February Destination Sitters Book Selection
The Snowy Day by Ezra Jack Keats
Ezra Jack Keats wrote The Snowy Day in 1962 and it is one of this most well-known books. He received the Caldecott Medal for his illustrations in The Snowy Day 1963. Keats was always an artist, receiving high honors in high school and working as a mural painter under the New Deal program Works Progress Administration. He illustrated comic backgrounds for the Captain Marvel comic strip, and when he was drafted in World War II he designed camouflage patterns for the US Army Air Force. Keats began his work in children’s books as an illustrator, but breached that gap with The Snowy Day, which was the first book he wrote himself. The main character, Peter, was inspired by a photograph from a Life magazine in 1940, when Keats noticed that not many African American protagonists appeared in children’s books at the time, and Peter appeared in six more books after The Snowy Day. Keats is remembered in particular for introducing multiculturalism into mainstream America. Keats was born in 1916 and died in 1983.
Keats describes a child’s first snow day of the season through Peter. Peter wakes up with snow outside his window, “[covering] everything as far as he could see.” He put on his snowsuit and experimented with his footprints in the snow, seeing all the shapes and patterns he could make. He made snowmen and snow angels and slid down snowy mountains. He went back into his warm house and “thought and thought and thought” about his adventures in the snow. When he woke up the next day there was even more snow outside, and he and his friend went to play in the snow.

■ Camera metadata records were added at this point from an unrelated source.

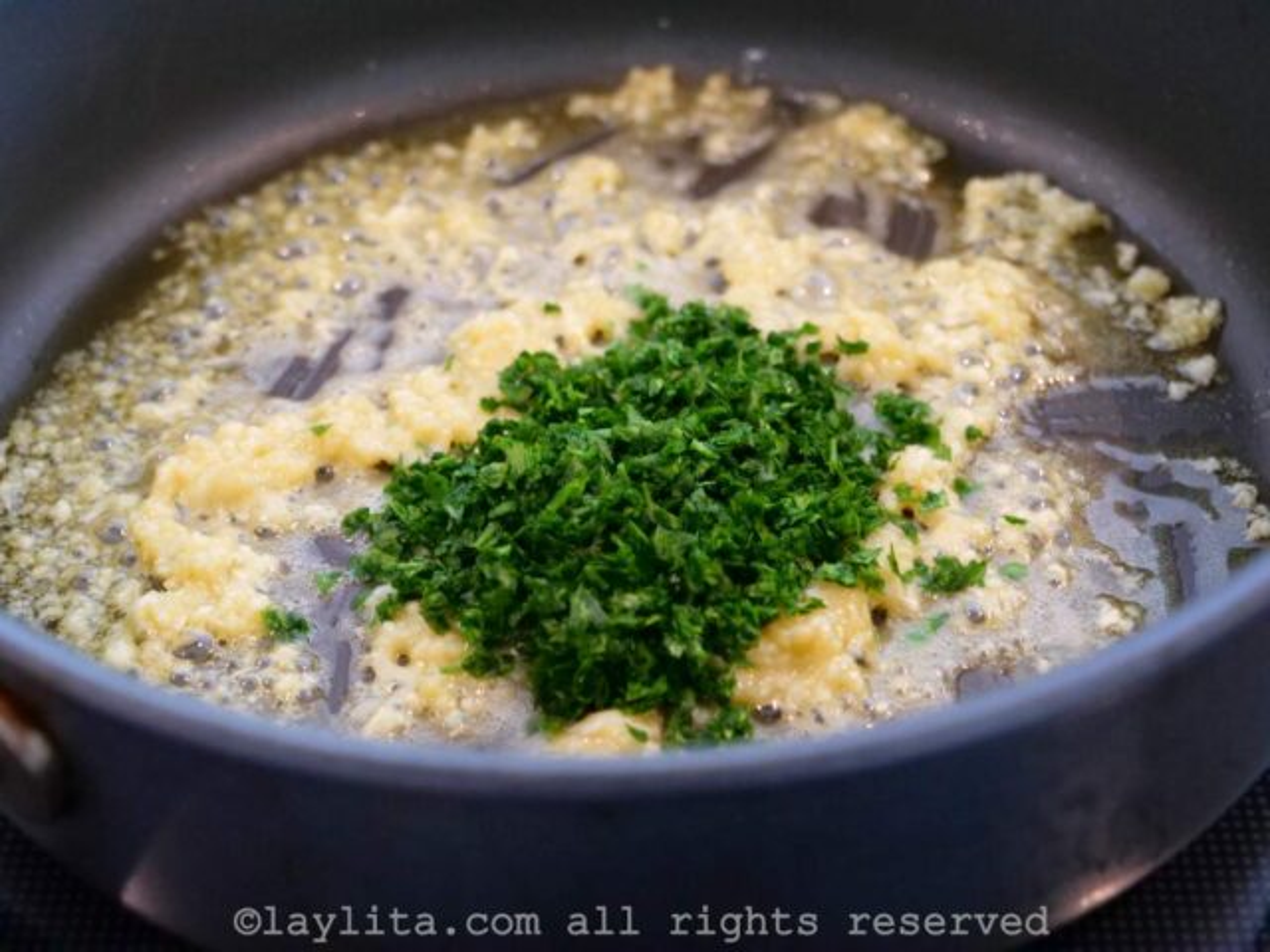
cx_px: 635
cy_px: 476
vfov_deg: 26.1
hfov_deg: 34.3
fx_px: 2055
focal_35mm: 56
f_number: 3.6
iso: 3200
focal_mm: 28
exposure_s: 1/60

This children’s book is a landmark of racial representation, and the illustrations are unique as well – despite Keats’ expertise in painting, he illustrated the book using collage. Large words make this a charming book to read along with your child. The pictures are pleasant and unique, as Keats used all sorts of unusual techniques in his illustrations, such as collage, stamps, and paint splatter. A special “50th Anniversary” edition is now available, including images of the inspiration for Peter from the 1940 Life magazine and some of Keats’ best fan mail. In 2007, the book was named one of the “Teachers’ Top 100 Books for Children,” and in 2012 was 5th on the list of “Top 100 Picture Books” of all time.